Exercise text

ZIMBABWE needs to embrace the video assistant referee (VAR) system if local football is to be at par with the rest of the world, top Zimbabwean and African referees instructor Felix Tangawarima has said.
Tangawarima, together with referees fitness trainer Mark Mzengo of Malawi, are presently in the country conducting a FIFA Member Association elite referees and match commissioners’ course.
The record eight-time Zimbabwe Referee of the Year, who handles the technical aspects of training, will also hold another course for “young talent” from November 13 to 17.
“VAR is here to stay. Why am I saying so? It is because it has now been incorporated into the laws of the game,” said Tangawarima, who is also the COSAFA referees’ manager.
“As Zimbabwe, we have to embrace the new technology.
“The consequences of us not taking up this challenge is that, for example, at the Africa Cup of Nations next year, we are going to start from the group stage with VAR, and what does that mean to your referees? It means, if you do not have referees who are trained as VAR, they are not going to the Africa Cup of Nations.
“So, what we have done as a zone, as COSAFA, is, we have actually spearheaded the training of our referees so that they are compliant with the requirements of VAR, and we started with a once-off activity in Zambia.”
VAR has been used at continental tournaments such as the Africa Cup of Nations, CAF Champions League, Confederation Cup and, lately, at the recently held COSAFA Women’s Championship in South Africa.
Last month, FIFA head of development programmes for Africa Solomon Mudege hinted that the world soccer governing body would conduct VAR training for local referees, in conjunction with CAF, from next year.

Excerpts from a dataset
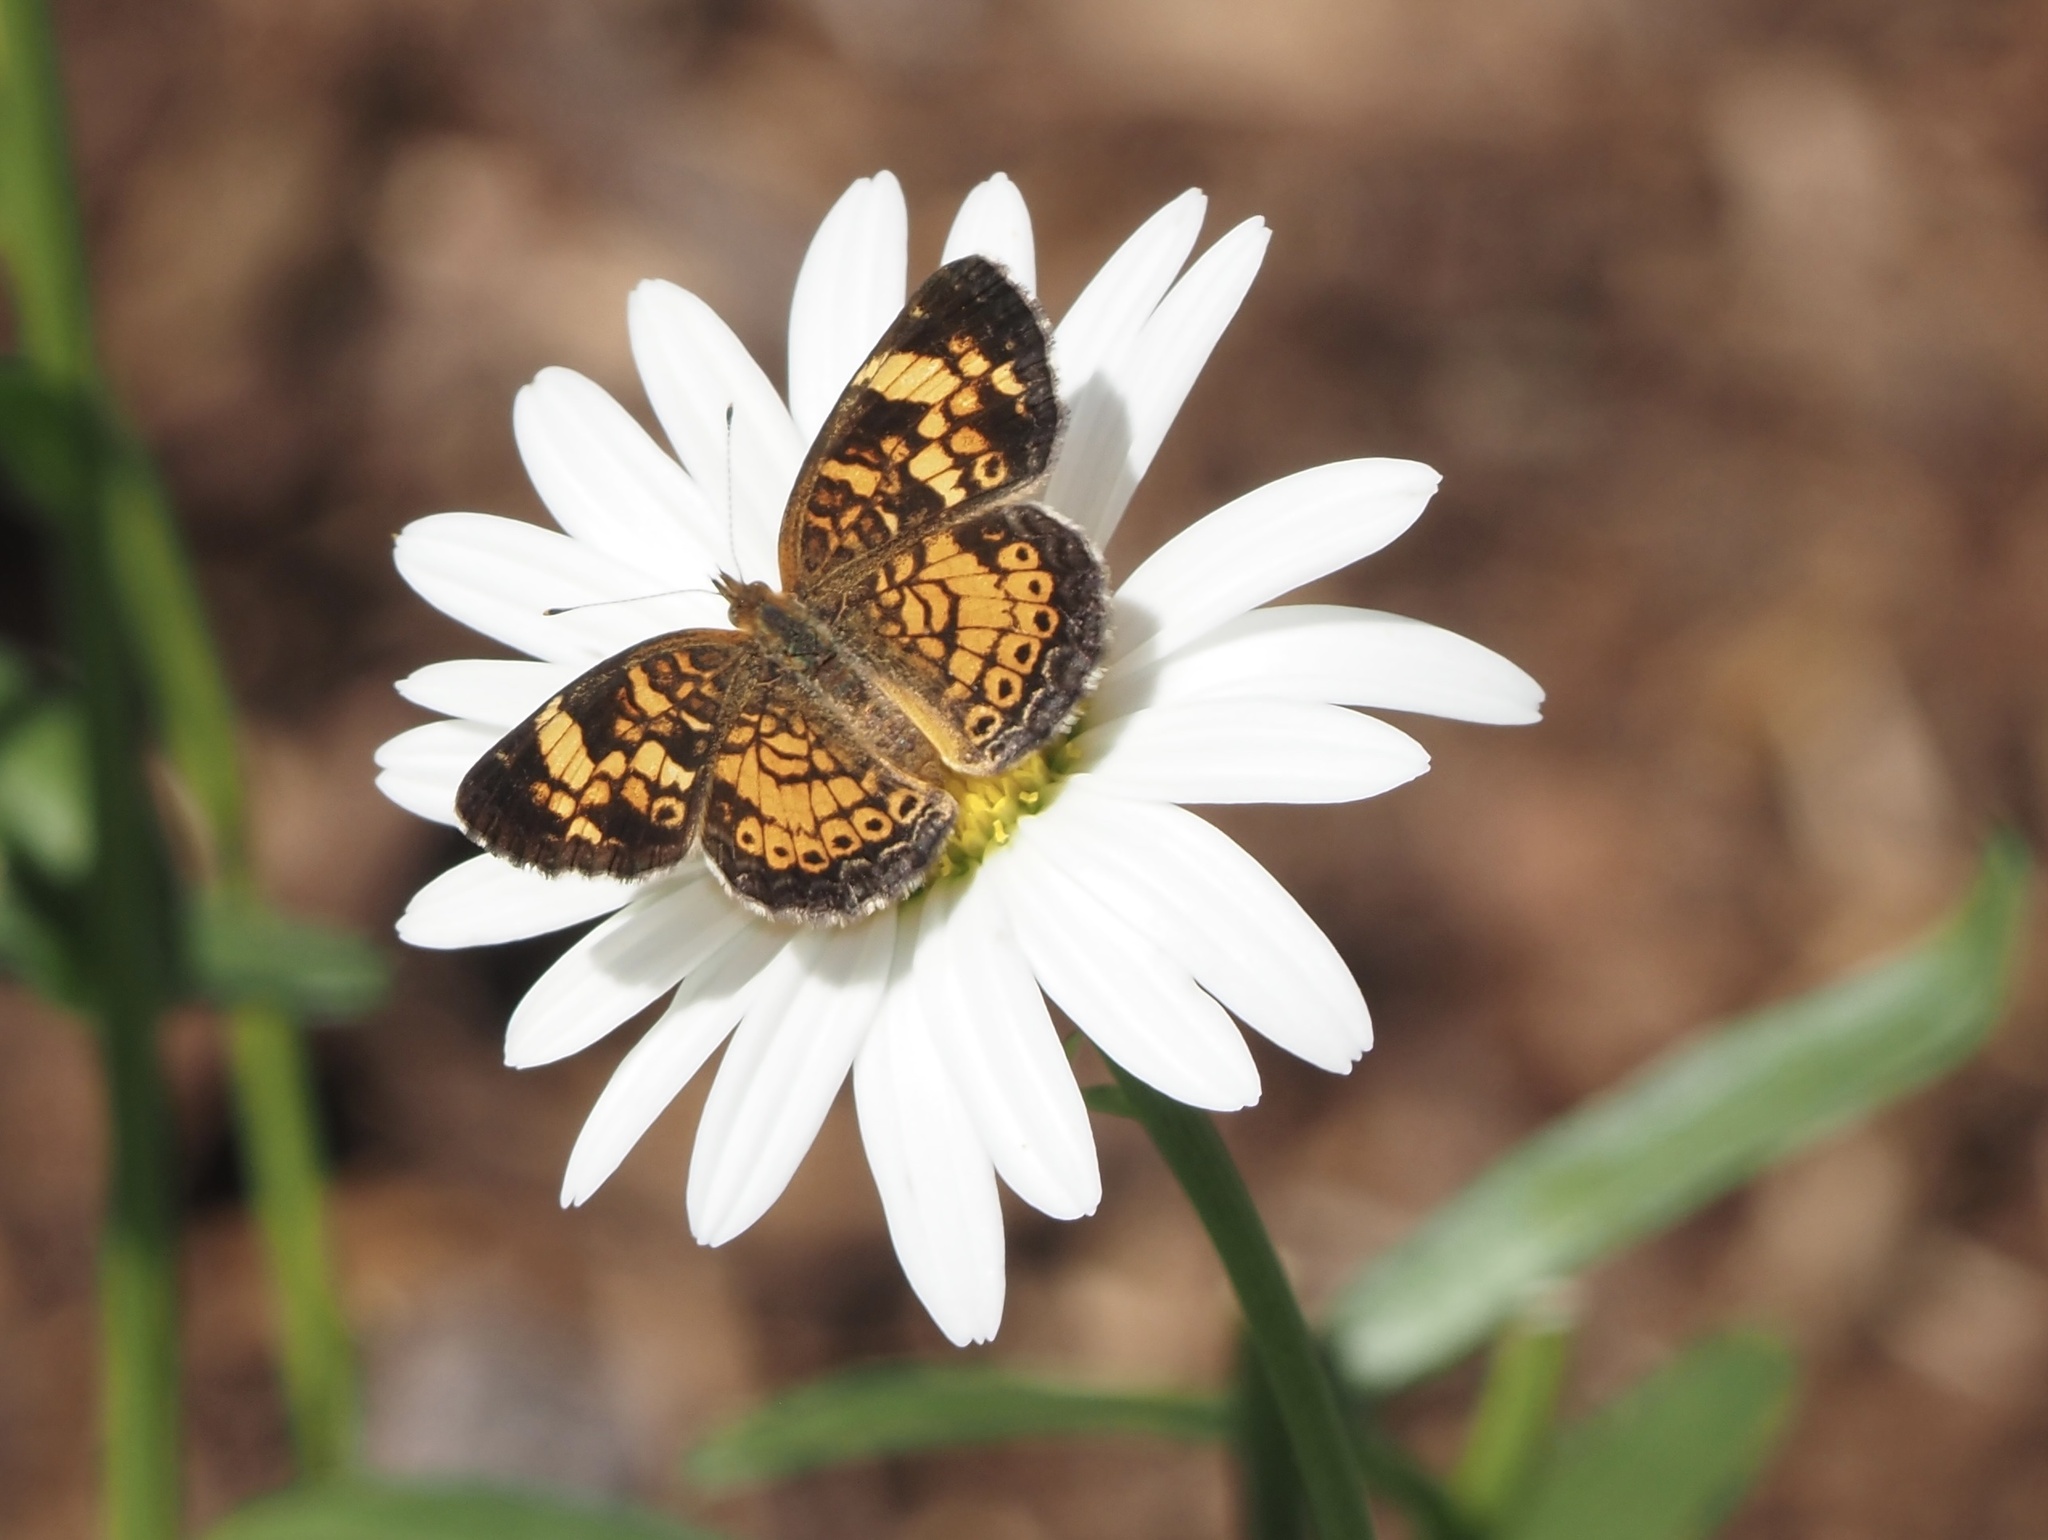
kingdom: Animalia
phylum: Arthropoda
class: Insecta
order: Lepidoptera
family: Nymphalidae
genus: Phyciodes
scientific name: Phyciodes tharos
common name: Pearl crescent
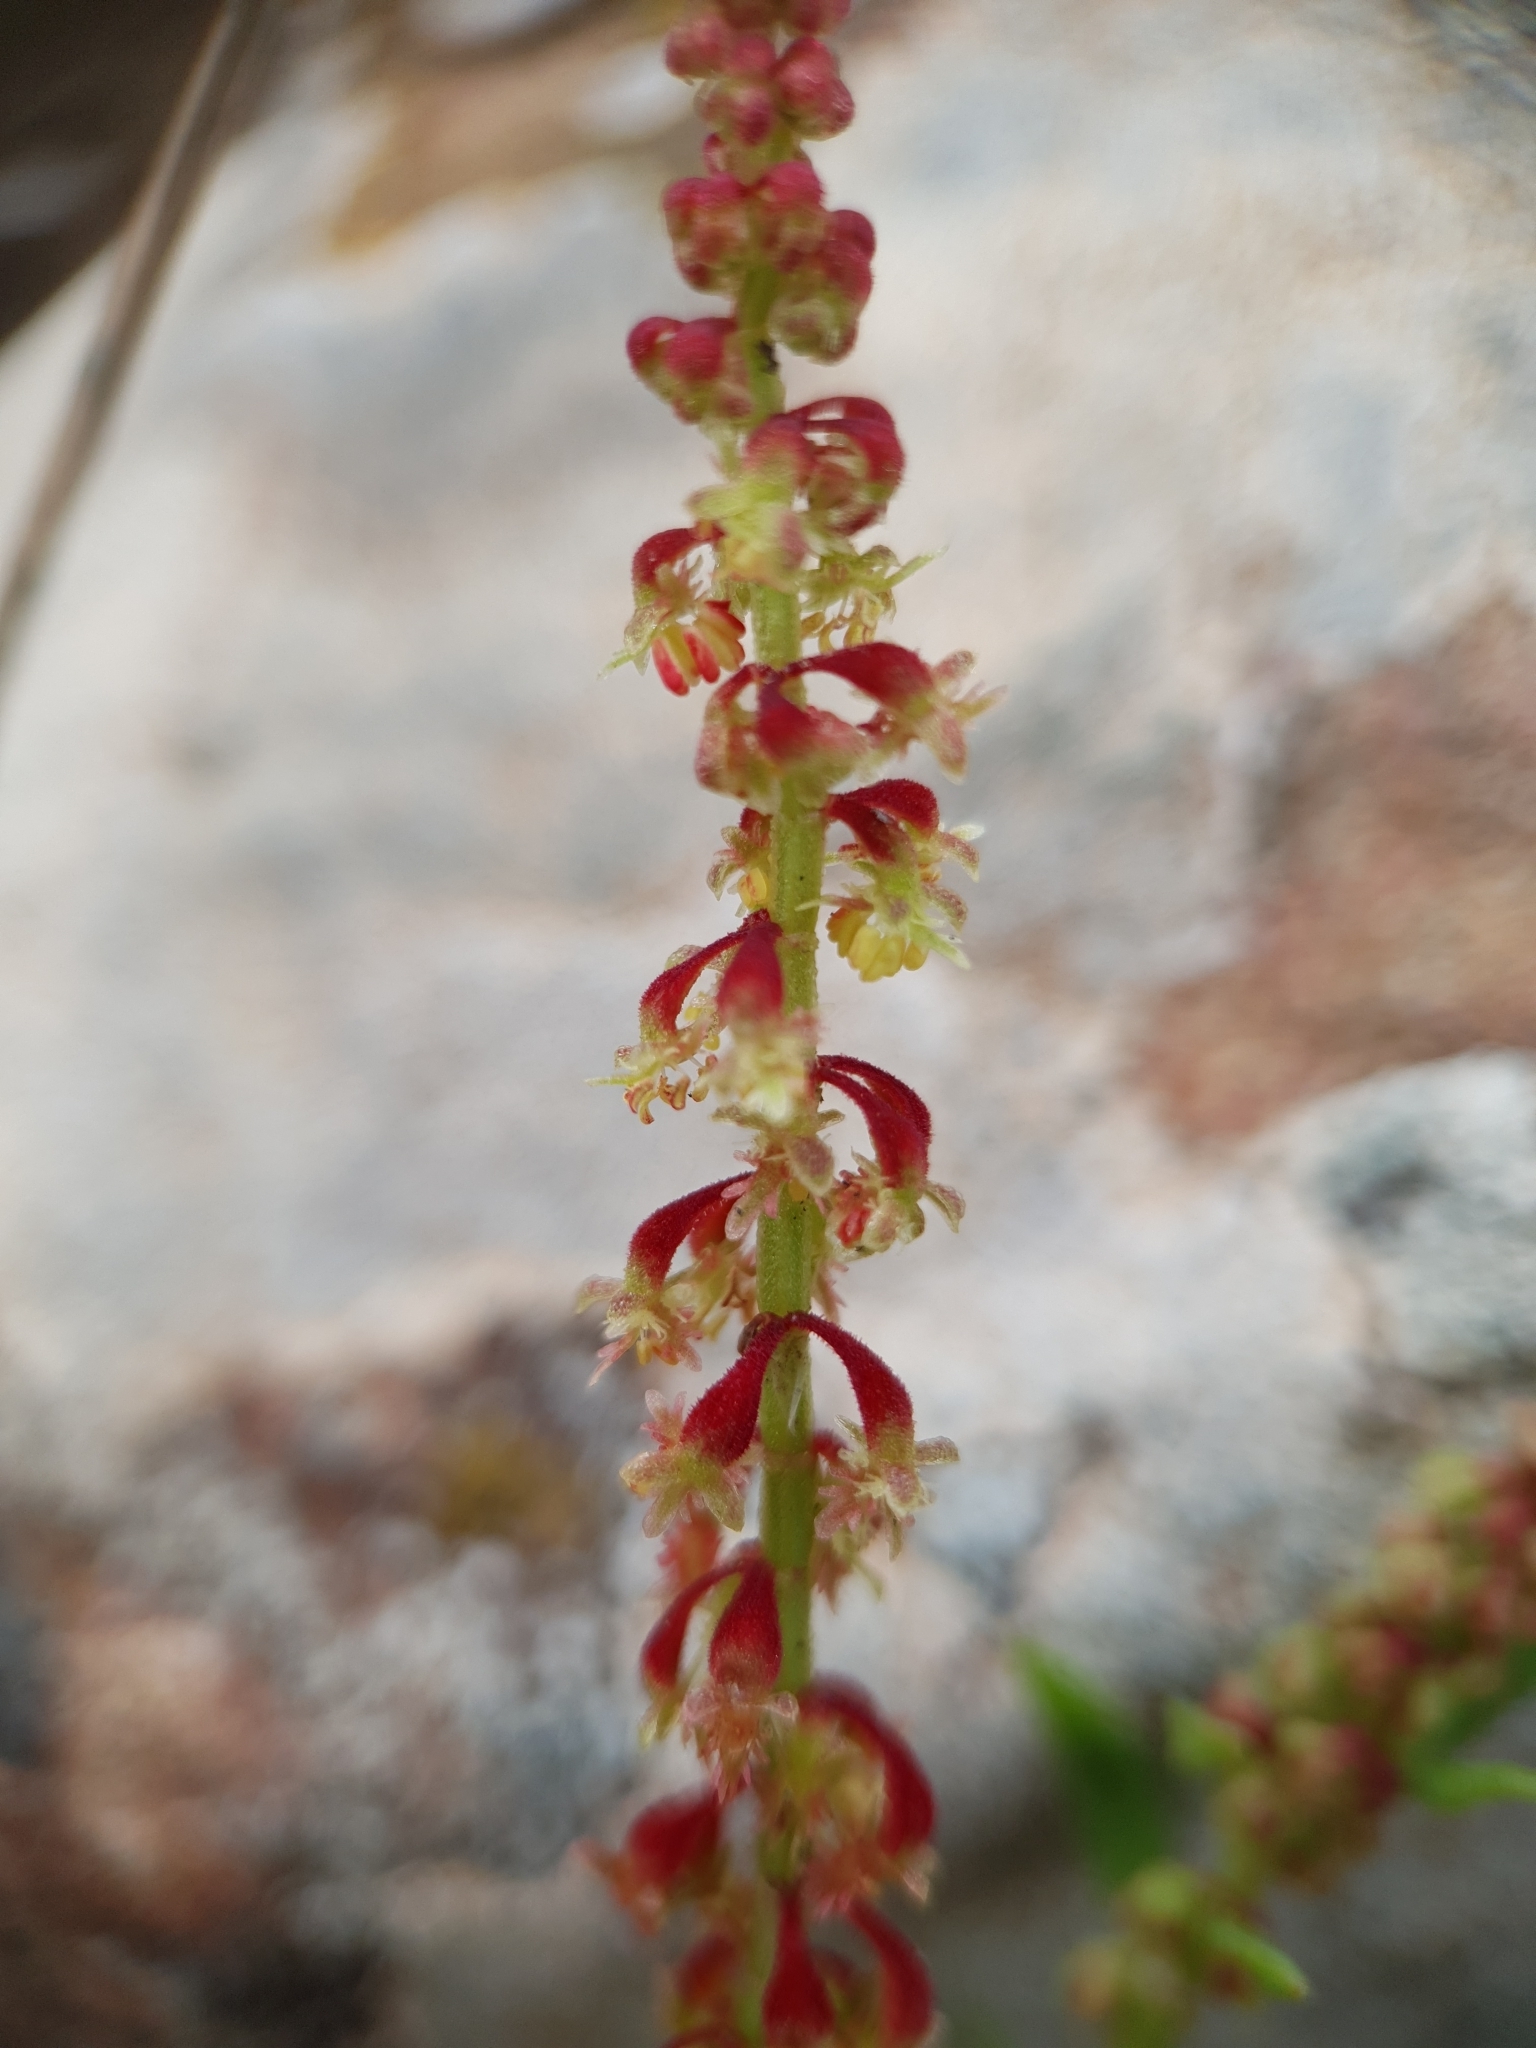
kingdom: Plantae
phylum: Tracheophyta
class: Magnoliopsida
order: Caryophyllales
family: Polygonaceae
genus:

Task set
[A] According to the VAR article, why does Tangawarima say that Zimbabwe's referees must be trained in VAR before next year's Africa Cup of Nations? Answer in one to three sentences.
[B] Continue the VAR article from the end of its final paragraph.

Set of answers
[A] VAR will be used at the Africa Cup of Nations from the group stage, so referees who are not trained as VAR will not go to the tournament.

[B]
MAN ON A MISSION . . . Felix Tangawarima (in red shirt) poses for a picture with local elite referees and match assessors while in the company of the Normalisation Committee leadership — Lincoln Mutasa (in dark suit) and Rosemary Mugadza at ZIFA Village. — Picture: ZIFA media
Tangawarima reiterated that “there is no going back on the use of VAR”.
“I am extremely excited to be back home and to try and develop my own referees.
“When I look at what I have done for the entire continent, I think my referees are lagging behind and we are here trying to help them,” he said.
“What really pains me most is that when I go around Africa, most of the top referees I see there are my products but you don’t see my Zimbabwean referees.
“But unfortunately, in terms of the FIFA policy, we cannot intervene on the training; we can only wait to be called in like what they (ZIFA) have done now.”
He also urged the new generation of referees to show more commitment to their job and shun corruption.
“A person of integrity is someone who can never betray moral principles in order to preserve their own interests or those of another party,” he said.
“Referees must not change who they are in order to please those who want certain results.
“A referee is the last guardian of honesty in a football match.”
He also took time to give referees and match assessors tips on some of the tricks that match fixers use in trying to lure them.